Reports coming out of Orange County, in Southern California, suggest that a rare giant jellyfish, only recently discovered, is invading beaches and stinging swimmers. On July 4th, swimmers in Laguna Beach, a beach town famous as a setting for great television, came ashore with hefty stings on their bodies and dark, odd membranes sticking to them.
So what is this weird plague?
The black jellyfish (Chrysaora achlyos, also called the black sea nettle) is huge, with a bell (that’s the dome-shaped part of the body) that can reach three feet across. But it’s the rest of the body that’s so scarily big: its arms, described by the Monterey Aquarium as “lacy and pinkish” can reach 20 feet long, and its tentacles can by nearly 8 feet long. It was only officially named and described in 1997, though it can be seen in photographs as far back as 1926. (It’s clear in photographs, since it’s the only dark-colored jellyfish in that part of the Pacific Ocean.)
This jellyfish invades the coast periodically, dependent, we think, on ocean temperature (its invasions coincide with El Niño and La Niña). Human influence on the oceans may also be a factor; increased levels of organic matter, like fertilizer from farms, may attract or feed zooplankton, which the jellies follow and eat. We have no idea what it does or where it lives when it’s not washing up on the shores of wealthy Southern California beach towns, but it comes in large numbers every decade or so. It was first noticed in 1989, then in 1999, and now this year.

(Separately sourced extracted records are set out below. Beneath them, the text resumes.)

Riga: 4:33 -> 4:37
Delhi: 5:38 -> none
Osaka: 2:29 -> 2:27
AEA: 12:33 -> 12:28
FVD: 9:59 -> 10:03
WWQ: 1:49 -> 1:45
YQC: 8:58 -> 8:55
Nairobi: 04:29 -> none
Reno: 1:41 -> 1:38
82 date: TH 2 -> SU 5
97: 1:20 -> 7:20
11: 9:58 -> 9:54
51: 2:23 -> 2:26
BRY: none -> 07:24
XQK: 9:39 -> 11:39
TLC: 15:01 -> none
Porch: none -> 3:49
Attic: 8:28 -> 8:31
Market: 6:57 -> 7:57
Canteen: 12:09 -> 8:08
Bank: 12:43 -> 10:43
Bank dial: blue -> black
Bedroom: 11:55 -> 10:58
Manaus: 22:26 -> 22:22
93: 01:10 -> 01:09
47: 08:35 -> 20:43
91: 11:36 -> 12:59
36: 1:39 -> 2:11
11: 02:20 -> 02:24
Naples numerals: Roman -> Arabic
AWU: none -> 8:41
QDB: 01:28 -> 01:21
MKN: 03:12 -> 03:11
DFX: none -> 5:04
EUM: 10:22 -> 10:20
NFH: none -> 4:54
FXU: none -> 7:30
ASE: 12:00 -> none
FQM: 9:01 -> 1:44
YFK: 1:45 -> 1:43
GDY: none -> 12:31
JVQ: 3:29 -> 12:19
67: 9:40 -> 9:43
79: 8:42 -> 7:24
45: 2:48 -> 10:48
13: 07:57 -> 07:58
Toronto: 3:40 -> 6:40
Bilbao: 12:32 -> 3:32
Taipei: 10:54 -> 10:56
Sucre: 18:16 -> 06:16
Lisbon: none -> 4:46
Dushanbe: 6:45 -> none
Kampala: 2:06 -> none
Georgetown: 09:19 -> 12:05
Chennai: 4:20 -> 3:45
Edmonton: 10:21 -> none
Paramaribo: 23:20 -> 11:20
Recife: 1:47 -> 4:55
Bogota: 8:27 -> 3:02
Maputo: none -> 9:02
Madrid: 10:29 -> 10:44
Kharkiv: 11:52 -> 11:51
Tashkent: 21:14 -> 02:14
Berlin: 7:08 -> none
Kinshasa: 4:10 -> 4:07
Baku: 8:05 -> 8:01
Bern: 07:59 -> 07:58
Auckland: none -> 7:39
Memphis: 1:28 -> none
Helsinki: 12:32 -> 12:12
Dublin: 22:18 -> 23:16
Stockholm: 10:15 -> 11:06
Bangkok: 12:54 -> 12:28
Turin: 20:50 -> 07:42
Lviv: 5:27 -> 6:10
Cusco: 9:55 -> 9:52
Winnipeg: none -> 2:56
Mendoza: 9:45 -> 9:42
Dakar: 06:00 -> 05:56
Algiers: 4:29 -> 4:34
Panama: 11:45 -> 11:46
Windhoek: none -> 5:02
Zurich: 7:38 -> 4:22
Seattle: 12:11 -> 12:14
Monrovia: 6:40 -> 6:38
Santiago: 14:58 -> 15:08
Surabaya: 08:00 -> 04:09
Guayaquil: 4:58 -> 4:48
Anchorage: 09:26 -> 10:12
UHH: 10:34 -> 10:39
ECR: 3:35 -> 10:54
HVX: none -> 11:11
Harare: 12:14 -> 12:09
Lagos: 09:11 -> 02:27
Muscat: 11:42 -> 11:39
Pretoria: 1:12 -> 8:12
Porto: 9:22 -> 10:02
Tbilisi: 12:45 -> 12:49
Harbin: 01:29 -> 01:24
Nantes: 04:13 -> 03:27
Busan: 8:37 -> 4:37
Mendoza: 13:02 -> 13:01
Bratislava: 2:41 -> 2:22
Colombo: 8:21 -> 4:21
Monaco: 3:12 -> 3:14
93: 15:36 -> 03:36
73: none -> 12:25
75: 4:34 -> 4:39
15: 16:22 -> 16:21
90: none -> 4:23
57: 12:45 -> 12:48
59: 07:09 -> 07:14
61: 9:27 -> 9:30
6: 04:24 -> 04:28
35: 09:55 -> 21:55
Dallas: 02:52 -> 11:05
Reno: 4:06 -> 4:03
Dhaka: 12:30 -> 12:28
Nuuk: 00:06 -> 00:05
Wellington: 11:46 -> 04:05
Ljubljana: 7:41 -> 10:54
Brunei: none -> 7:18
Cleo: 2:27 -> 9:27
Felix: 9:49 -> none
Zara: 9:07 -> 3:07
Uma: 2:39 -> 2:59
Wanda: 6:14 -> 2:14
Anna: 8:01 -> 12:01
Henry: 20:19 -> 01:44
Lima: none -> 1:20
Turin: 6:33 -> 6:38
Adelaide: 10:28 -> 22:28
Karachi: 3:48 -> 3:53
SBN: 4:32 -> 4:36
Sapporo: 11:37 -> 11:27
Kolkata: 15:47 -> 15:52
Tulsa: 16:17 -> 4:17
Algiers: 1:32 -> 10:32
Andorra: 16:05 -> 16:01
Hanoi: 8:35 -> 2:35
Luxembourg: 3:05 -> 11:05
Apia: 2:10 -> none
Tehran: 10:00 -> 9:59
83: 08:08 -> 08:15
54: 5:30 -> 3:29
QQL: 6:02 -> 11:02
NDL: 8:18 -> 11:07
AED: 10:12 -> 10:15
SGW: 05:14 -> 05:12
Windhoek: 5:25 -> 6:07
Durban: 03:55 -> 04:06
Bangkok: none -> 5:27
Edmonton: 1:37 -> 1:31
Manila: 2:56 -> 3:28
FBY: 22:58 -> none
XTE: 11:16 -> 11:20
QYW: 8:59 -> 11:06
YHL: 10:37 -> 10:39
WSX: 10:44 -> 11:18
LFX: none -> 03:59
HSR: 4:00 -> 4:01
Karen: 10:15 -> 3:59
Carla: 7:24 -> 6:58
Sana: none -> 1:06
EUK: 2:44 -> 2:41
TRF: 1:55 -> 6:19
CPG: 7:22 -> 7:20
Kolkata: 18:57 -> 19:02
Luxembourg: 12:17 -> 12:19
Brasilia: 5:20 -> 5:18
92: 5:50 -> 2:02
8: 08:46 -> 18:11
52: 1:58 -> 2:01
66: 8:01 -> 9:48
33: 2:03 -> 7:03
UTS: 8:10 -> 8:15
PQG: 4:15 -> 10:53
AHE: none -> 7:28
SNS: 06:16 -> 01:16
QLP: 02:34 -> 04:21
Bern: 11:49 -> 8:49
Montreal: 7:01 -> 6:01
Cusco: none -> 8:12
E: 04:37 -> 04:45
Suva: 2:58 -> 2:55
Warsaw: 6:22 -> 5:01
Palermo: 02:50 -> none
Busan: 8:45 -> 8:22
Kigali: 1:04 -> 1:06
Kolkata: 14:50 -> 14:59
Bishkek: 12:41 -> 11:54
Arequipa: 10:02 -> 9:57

It eats zooplankton and sometimes other jellyfish, we think; we know hardly anything about this creature. We do know that its sting is painful but not debilitating or deadly to humans, the pain only lasting about 40 minutes and having no known lasting effects. That’s likely due to its diet; jellies that feed on larger or more complex animals like fish tend to have stronger stings. The stings of some jellyfish, like a few species of box jellyfish, can be fatal to humans. Not the black sea nettle, thankfully.